Von Wolfgang Schreiber | 01.12.2019
    Der ungarische Komponist und Pianist Bela Bartok, aufgenommen in New York am Klavier in einer undatierten Aufnahme. Bartok wurde am 25. März 1881 im rumänischen Nagyszentmiklos (Sinnicolau Mare) geboren und starb am 26. September 1945 in New York.
    Das "Konzert für Orchster" ist Bartóks letzte große Orchestermusik (picture alliance / dpa / epa MTI)
    Der Komponist Béla Bartók schrieb das "Konzert für Orchester", seine letzte große Orchestermusik, fern seiner ungarischen Heimat im amerikanischen Exil. Schon vor seiner Flucht vor dem europäischen Faschismus und dem Weltkrieg hatte er, von Krankheit und dem Boykott seiner Musik zermürbt, allen Grund zu tiefster Resignation.
    "Meine Komponistenlaufbahn ist so gut wie beendet. Die Verfemung meiner Werke durch die führenden Orchester hält unvermindert an, und weder ältere noch neuere Kompositionen werden aufgeführt. Es ist eine Schande, freilich nicht für mich."
    Zeugnis persönlichen Schicksals
    Eine Tragik in Tönen. Béla Bartóks "Konzert für Orchester", am 1. Dezember 1944 in Boston aus der Taufe gehoben, ist ein Zeugnis persönlichen Schicksals - und auch der Zeitgeschichte, entstanden aus menschlicher Not und politischer Angst. Und doch waltet in seiner Musik eine innere Klarheit, eine geordnete Kraft und Leidenschaft. Die zerrüttete Gesundheit – Klinikärzte verheimlichten ihm seine Leukämie -, die finanzielle Notlage und der Kampf um die künstlerische Integrität hatten Bartók in eine verzweifelte Lage geführt. Umso mehr erscheint die brillante Konzeption des "Konzerts für Orchester", etwa das tänzerische Spiel kontrastierender Instrumentenpaare, fast wie ein Wunder.
    Die Idee und Entstehung eines solchen "Konzerts für Orchester" war überhaupt erst möglich geworden, weil der Russe Sergej Kussewitzky, seit zwei Jahrzehnten Chefdirigent und Patriarch des Boston Symphony Orchestra, Bartók mit einem großzügigen Dollarbetrag den Kompositionsauftrag dazu erteilt hatte. Kussewitzky dirigierte die Uraufführung. Das Orchesterkonzert gleicht einer großen Symphonie, doch es sind die Instrumente der Klanggruppen, die hier konzertant, als Solisten, hervortreten. Die Entwicklung des fünfsätzigen Stücks hat Béla Bartók selbst in aller Kürze zusammengefasst.

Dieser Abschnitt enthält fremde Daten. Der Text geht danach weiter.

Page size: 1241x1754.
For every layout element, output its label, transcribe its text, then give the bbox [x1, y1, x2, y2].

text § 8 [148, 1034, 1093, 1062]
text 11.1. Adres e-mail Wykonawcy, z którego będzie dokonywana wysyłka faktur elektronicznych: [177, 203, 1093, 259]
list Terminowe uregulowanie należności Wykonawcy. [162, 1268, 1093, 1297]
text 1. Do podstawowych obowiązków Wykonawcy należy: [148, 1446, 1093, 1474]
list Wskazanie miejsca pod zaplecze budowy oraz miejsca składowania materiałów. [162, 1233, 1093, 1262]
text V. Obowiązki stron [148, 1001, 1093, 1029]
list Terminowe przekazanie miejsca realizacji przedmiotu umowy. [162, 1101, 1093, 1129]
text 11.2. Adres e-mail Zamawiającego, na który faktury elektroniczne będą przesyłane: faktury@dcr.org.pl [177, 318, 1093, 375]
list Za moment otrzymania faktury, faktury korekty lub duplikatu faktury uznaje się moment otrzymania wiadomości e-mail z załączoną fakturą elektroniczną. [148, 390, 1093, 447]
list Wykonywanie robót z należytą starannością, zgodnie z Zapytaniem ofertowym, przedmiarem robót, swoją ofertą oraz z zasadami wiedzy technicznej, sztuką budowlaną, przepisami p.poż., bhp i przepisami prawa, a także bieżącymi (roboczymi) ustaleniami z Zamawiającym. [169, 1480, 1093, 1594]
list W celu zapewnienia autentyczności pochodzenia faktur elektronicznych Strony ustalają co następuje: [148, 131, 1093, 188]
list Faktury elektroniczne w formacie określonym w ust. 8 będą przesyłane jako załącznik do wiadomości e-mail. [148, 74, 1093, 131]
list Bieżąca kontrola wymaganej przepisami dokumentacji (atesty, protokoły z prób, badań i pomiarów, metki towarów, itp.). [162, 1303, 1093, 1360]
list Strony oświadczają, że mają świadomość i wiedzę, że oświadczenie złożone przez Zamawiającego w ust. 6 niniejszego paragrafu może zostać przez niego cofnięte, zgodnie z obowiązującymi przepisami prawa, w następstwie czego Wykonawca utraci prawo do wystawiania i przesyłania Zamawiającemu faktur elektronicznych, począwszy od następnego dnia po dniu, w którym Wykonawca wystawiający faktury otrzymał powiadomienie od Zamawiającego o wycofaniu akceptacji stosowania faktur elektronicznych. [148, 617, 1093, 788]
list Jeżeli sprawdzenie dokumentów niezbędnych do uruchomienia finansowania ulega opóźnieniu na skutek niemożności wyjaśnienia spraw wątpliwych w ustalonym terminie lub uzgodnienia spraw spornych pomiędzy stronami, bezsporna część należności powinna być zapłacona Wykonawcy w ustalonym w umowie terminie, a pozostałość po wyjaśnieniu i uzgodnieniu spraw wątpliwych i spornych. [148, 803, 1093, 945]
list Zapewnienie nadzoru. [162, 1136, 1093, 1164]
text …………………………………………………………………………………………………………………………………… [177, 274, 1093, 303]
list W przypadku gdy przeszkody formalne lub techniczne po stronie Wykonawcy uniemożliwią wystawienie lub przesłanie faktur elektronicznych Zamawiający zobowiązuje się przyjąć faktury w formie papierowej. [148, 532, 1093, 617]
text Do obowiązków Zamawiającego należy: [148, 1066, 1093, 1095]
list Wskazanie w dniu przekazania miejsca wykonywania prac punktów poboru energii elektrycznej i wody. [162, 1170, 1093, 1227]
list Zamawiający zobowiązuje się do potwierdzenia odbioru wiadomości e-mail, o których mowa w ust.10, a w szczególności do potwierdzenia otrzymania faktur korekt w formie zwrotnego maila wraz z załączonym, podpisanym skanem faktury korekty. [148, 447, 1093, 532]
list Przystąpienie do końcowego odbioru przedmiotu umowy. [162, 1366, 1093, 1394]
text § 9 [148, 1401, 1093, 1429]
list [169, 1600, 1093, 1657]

    "Die Grundstimmung des Werks stellt einen stufenweisen Übergang vom Ernst des ersten und dem Klagelied des dritten zur Lebensbejahung des Finales dar."
    Werk zählt zu Bartóks erfolgreichsten Kompositionen
    Im Zentrum von Bartóks "Konzert für Orchester" steht tatsächlich eine herbe, sehnsuchtsvoll trauernde, ja erschütternde Elegie. Sie ist für Mariss Jansons, den aus Lettland stammenden, in Russland ausgebildeten Dirigenten, das Herz der Komposition.

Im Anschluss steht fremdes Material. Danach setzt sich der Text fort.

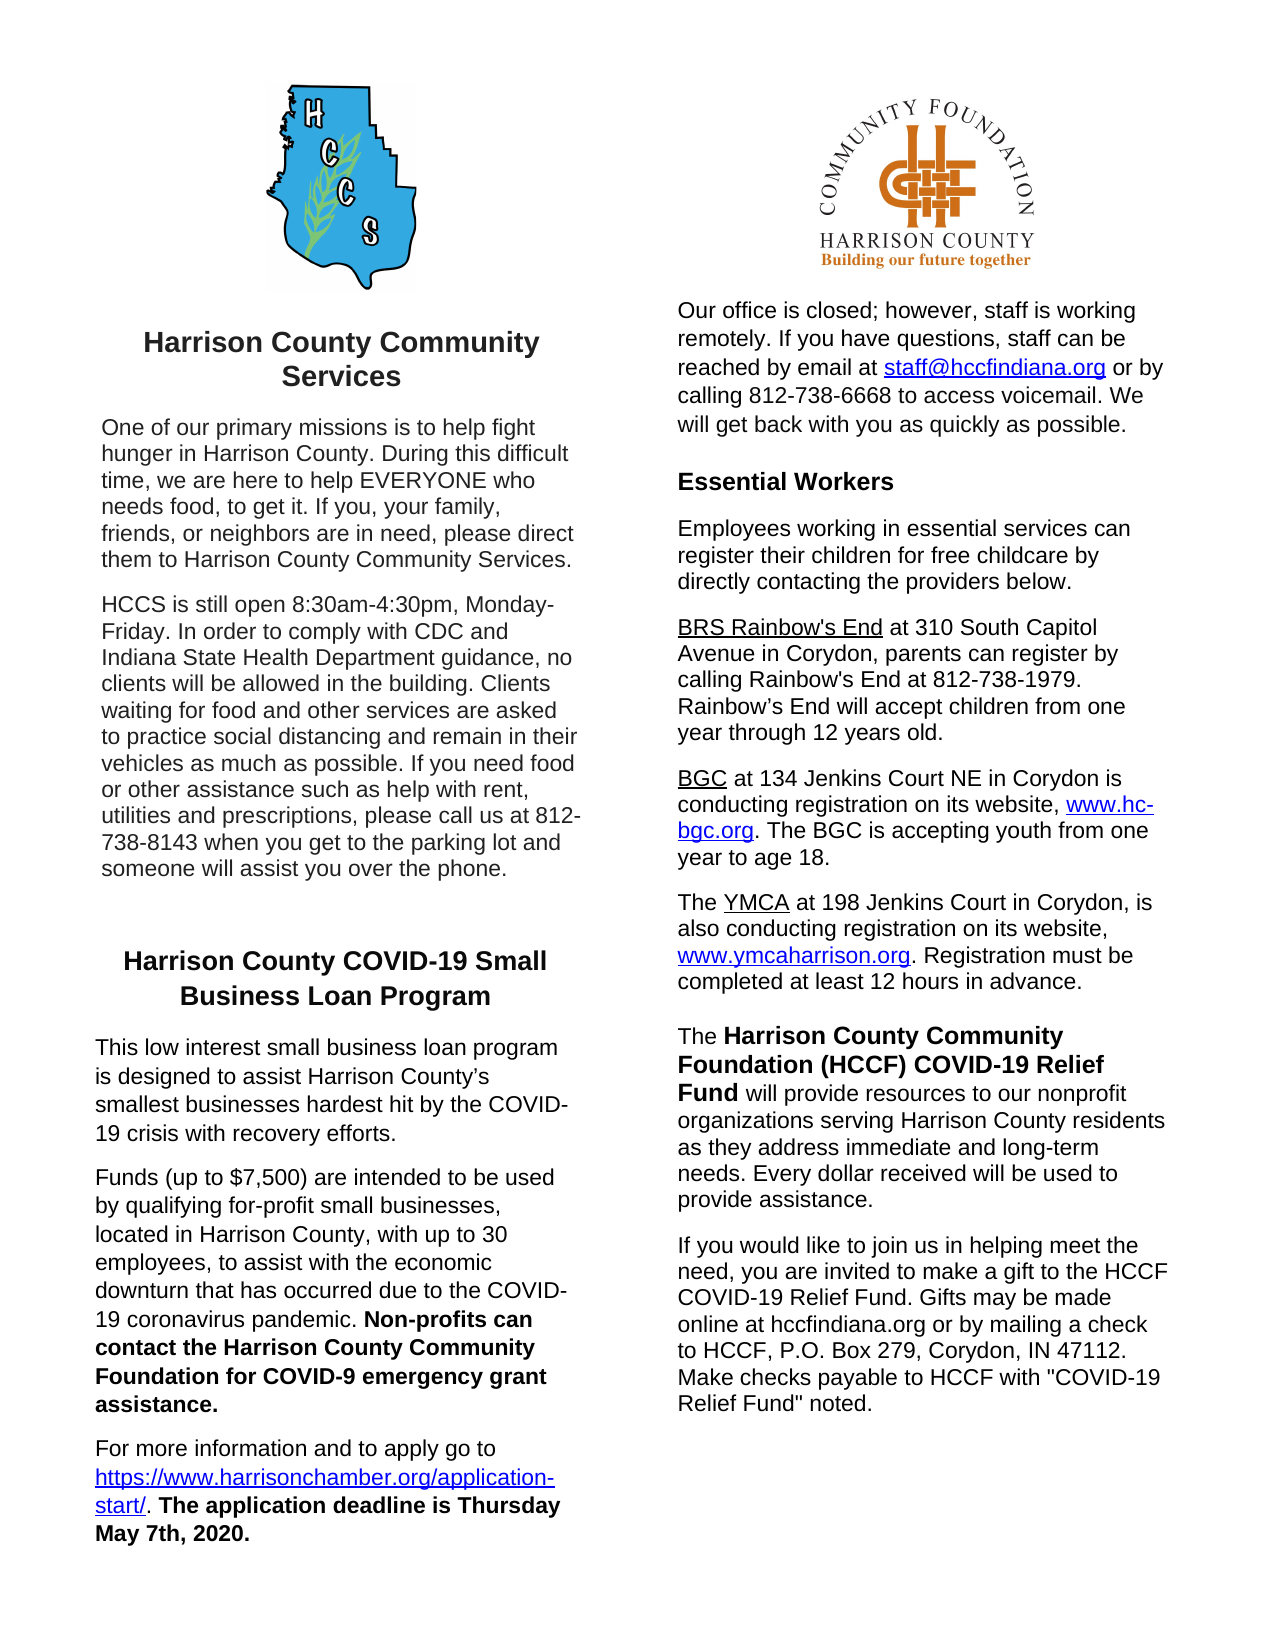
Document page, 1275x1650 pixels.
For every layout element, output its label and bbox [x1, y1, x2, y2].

    "Das ist ein wichtiger Moment, dort ist schon sehr viel Mysterisches, Gespenstermoment, so was ganz Unklares. Dann kommen wir zurück zu einer Positive und auch Humor und Groteske."
    Das "Konzert für Orchester" gehört, obwohl in einer schweren Lebenskrise entstanden, zu Béla Bartóks versöhnlichsten, erfolgreichsten Kompositionen. Er selbst nannte sein Exil einen "Sprung ins Ungewisse aus dem gewusst Unerträglichen", und das hatte sein Künstlertum nicht zerstören können. Der strahlende, auf ein ironisches Intermezzo folgende Presto-Finalsatz in dem Konzert für Orchester, ein Feuerwerk des unaufhörlichen Lebens, legt davon virtuos Zeugnis ab.